Every line below between the line holding "TASK-12, start: Oct 16 -> Oct 9" and the line holding "TASK-175: none -> present", inclusive, should be repeated exactly, and all other lines omitted.

Source data
----------------

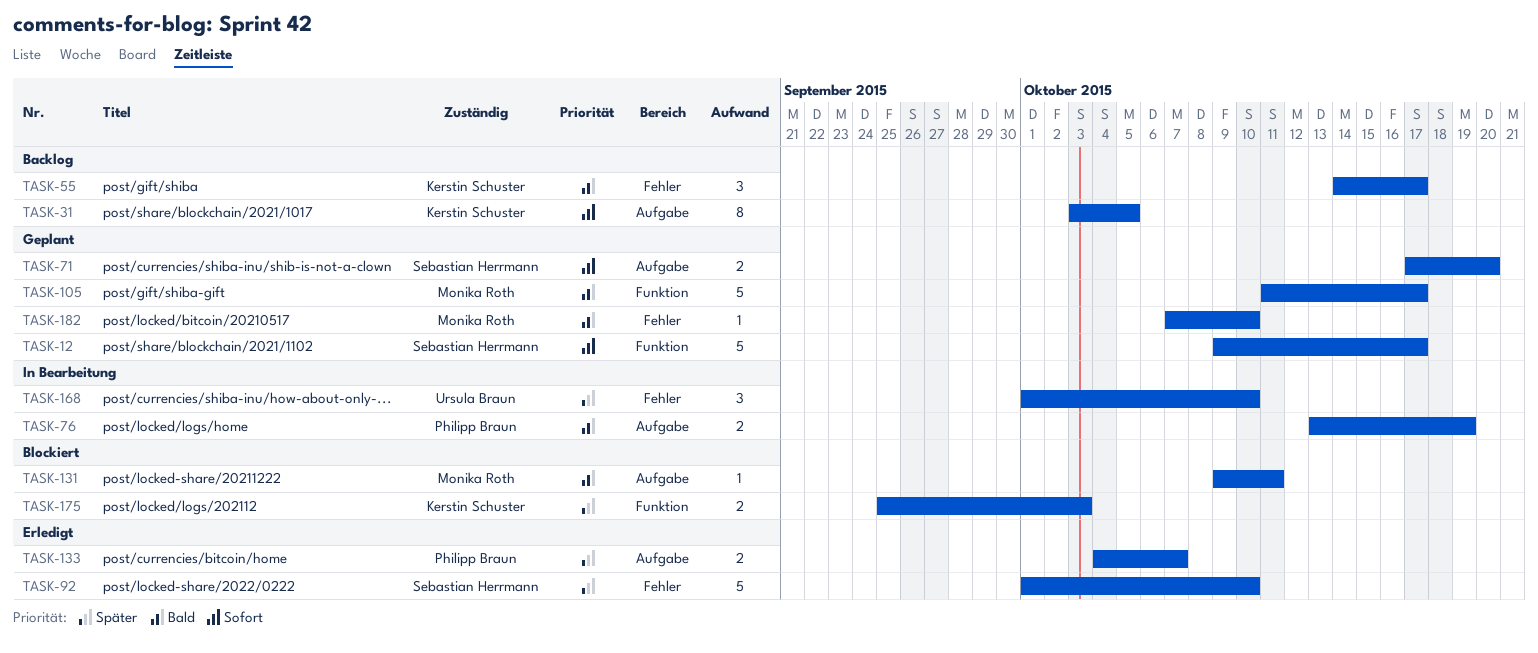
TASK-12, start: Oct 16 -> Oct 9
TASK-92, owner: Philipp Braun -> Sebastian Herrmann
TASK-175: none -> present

----------------

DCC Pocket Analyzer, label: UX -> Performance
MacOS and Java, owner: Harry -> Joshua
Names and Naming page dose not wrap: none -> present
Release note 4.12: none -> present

----------------

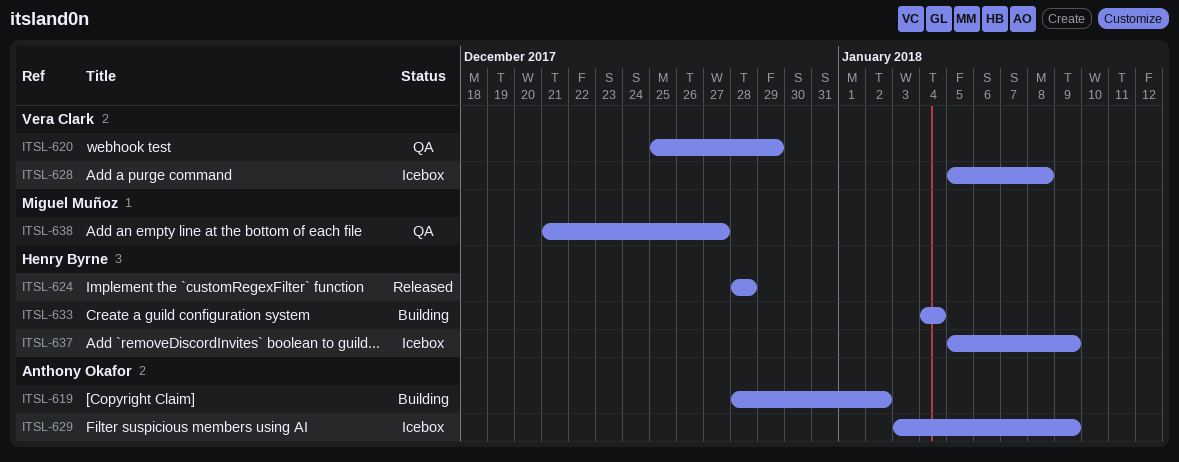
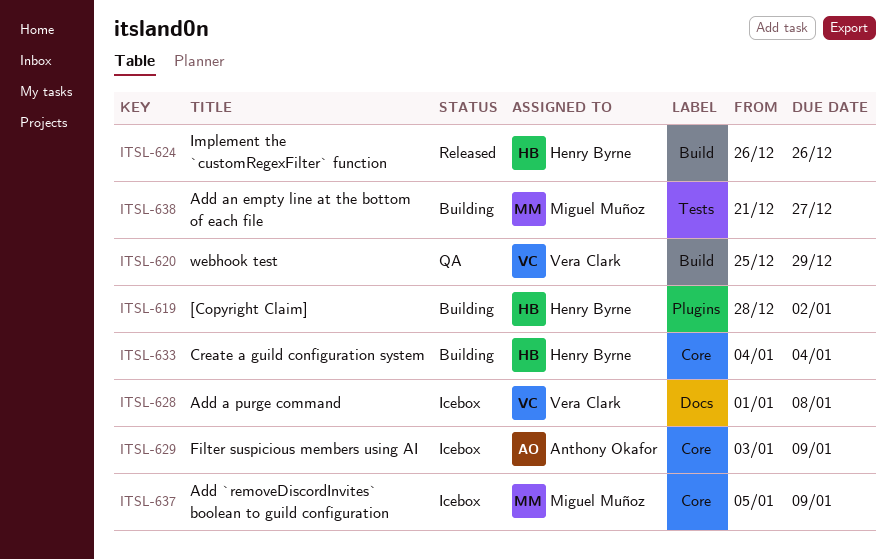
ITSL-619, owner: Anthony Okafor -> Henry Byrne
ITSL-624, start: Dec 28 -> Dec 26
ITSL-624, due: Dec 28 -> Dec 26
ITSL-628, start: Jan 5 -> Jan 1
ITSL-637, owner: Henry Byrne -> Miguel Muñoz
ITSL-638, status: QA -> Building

----------------

Exercise output
TASK-12, start: Oct 16 -> Oct 9
TASK-92, owner: Philipp Braun -> Sebastian Herrmann
TASK-175: none -> present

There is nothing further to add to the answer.